Provided text =
((
## Model for Drone Steering

In [24]:
from sklearn.base import BaseEstimator, TransformerMixin
#from category_encoders.one_hot import OneHotEncoder
#from sklearn.feature_extraction import DictVectorizer
from sklearn.pipeline import make_pipeline, make_union
from sklearn.preprocessing import Imputer
#from category_encoders.ordinal import OrdinalEncoder

from __future__ import print_function
from sklearn.model_selection import GridSearchCV
from keras.wrappers.scikit_learn import KerasClassifier
from keras.optimizers import SGD
from keras.constraints import maxnorm

import matplotlib.pyplot as plt 
import pandas as pd
import numpy as np
import seaborn as sns

from pandas.api.types import is_numeric_dtype

import warnings
warnings.filterwarnings("ignore")
import ipytest.magics
import pytest
# set the file name (required)
))
Provided information =
((
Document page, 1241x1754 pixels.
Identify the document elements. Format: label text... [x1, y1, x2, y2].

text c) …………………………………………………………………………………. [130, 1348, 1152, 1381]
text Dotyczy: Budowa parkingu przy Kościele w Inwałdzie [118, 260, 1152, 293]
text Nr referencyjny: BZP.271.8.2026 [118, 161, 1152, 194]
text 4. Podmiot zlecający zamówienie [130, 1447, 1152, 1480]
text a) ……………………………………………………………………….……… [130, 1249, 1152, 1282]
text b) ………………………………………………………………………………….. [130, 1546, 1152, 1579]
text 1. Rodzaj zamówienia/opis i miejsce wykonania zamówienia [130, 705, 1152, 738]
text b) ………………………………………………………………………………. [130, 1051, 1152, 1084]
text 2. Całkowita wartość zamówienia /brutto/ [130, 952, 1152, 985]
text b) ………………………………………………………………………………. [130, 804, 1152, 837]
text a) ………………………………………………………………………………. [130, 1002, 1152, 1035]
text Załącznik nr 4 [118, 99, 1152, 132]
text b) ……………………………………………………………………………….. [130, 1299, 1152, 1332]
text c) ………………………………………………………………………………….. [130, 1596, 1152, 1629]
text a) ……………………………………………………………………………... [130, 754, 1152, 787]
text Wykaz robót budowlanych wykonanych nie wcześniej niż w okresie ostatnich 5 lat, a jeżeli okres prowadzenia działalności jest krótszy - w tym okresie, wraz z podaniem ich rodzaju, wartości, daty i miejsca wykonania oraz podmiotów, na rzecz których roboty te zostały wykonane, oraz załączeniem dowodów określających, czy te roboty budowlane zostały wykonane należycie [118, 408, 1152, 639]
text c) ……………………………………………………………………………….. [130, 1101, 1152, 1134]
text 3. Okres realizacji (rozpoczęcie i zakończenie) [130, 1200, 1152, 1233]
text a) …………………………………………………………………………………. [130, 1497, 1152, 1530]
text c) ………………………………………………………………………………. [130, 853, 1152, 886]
))
Task requirements =
Using the drone steering code, say whether each statement agrees with it, and back each yes or no with the deciding words quoted from the code. (a) The line importing OneHotEncoder is commented out. (b) GridSearchCV is imported from keras. (c) Warnings are set to be ignored.

Correct answer =
(a) Yes: "#from category_encoders.one_hot import OneHotEncoder"
(b) No: "from sklearn.model_selection import GridSearchCV"
(c) Yes: "warnings.filterwarnings("ignore")"